This is important to understand as we currently talk about mental health as mental illness. This is nothing more than scare mongering and being poorly educated. Unfortunately, there are many health professionals in the mental health arena who do not separate and, who should know better. So, first thing is to talk about mental health as the umbrella term in the same way we talk about our physical health. We all experience every second of our living existence both mental and physical health. In this way, you can begin to appreciate how we scare monger when we say that 1 in 4 will experience mental health, when in actual fact we mean that 1 in 4 will experience mental illness. When we look at our physical health, we can see the same is true in that 1 in 4 of us experience physical illness. Strange we do not scare monger by saying regularly that 1 in 4 will experience physical illness which leave us dreading being that 1!
So, what is the difference between mental ill health and mental illness? The easiest way is to consider our physical health (simply because we are not intimidated by that). So, if you are physical unwell, the first level is experiencing physical ill health. That is to say a cough, cold, headache to something stronger like mumps, measles, or even a broken foot.
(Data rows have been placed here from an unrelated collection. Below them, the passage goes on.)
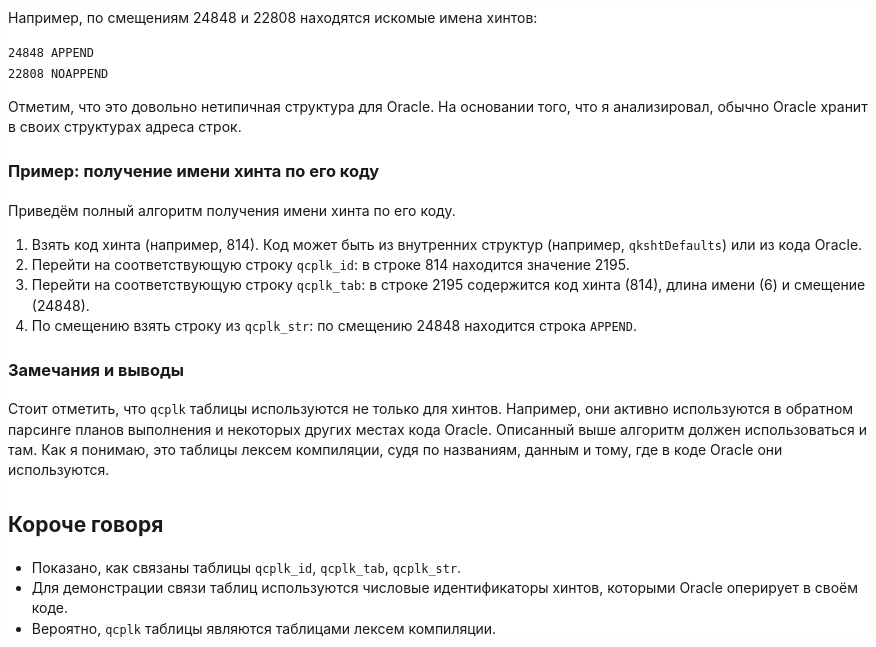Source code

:Например, по смещениям 24848 и 22808 находятся искомые имена хинтов:

```
24848 APPEND
22808 NOAPPEND
```

Отметим, что это довольно нетипичная структура для Oracle.
На основании того, что я анализировал, обычно Oracle хранит в своих структурах адреса строк.

### Пример: получение имени хинта по его коду

Приведём полный алгоритм получения имени хинта по его коду.

1. Взять код хинта (например, 814).
   Код может быть из внутренних структур (например, `qkshtDefaults`) или из кода Oracle.
1. Перейти на соответствующую строку `qcplk_id`: в строке 814 находится значение 2195.
1. Перейти на соответствующую строку `qcplk_tab`: в строке 2195 содержится код хинта (814), длина имени (6) и смещение (24848).
1. По смещению взять строку из `qcplk_str`: по смещению 24848 находится строка `APPEND`.

### Замечания и выводы

Стоит отметить, что `qcplk` таблицы используются не только для хинтов.
Например, они активно используются в обратном парсинге планов выполнения и некоторых других местах кода Oracle.
Описанный выше алгоритм должен использоваться и там.
Как я понимаю, это таблицы лексем компиляции, судя по названиям, данным и тому, где в коде Oracle они используются.

## Короче говоря

- Показано, как связаны таблицы `qcplk_id`, `qcplk_tab`, `qcplk_str`.
- Для демонстрации связи таблиц используются числовые идентификаторы хинтов, которыми Oracle оперирует в своём коде.
- Вероятно, `qcplk` таблицы являются таблицами лексем компиляции.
There is a clue here: they are generally short lived and you recover with the minimal input from professionals or remedies. So, mental ill health then would look at very simple levels of feeling low, reacting to a situation or a person negatively, feeling anxious about something, etc. There are greater levels like loss and experiencing bereavement. Perhaps you suffer with post natal depression or coping with a new situation at work. The point is, these are low levels that can be supported with local communities, charities that support their particular stance (such as CRUSE for bereavement), self help books, counselling, etc. They do not involve secondary care agencies who need to provide more intensive support.
Physical illness is far more severe and can be life changing and or debilitating to the individual concerned. The chances of not requiring either intensive support or medication is slim. Complete recovery is not so common, although is possible. A perfect example of this is somebody suffering with a terminal illness, but others cope with considerable less such as asthma or diabetes. Your chances of living a long life without complications are considerably reduced, but there is every opportunity to living with the illness and trying to have a quality of life. Mental illness is the same. If you suffer with schizophrenia or chronic anorexia where you need monitoring invariably with medication and nursing input, this will take some time to sort to a level where you can stabilize. There is no quick fix to these types of mental illness. In the same way some people experience terminal illness such as cancer in its final stage, so do some individuals experience mental illness such as Huntington’s Chorea or even feeling suicidal to such a degree they act it out.
You can see how in depth mental health is and hence why we need to be clear in what capacity we are talking about to ensure others understanding and comprehension of what we or others are experiencing.By being explicit in our knowledge and understanding of mental health, we begin to break down the stigma but also reduce the opportunity for scaremongering.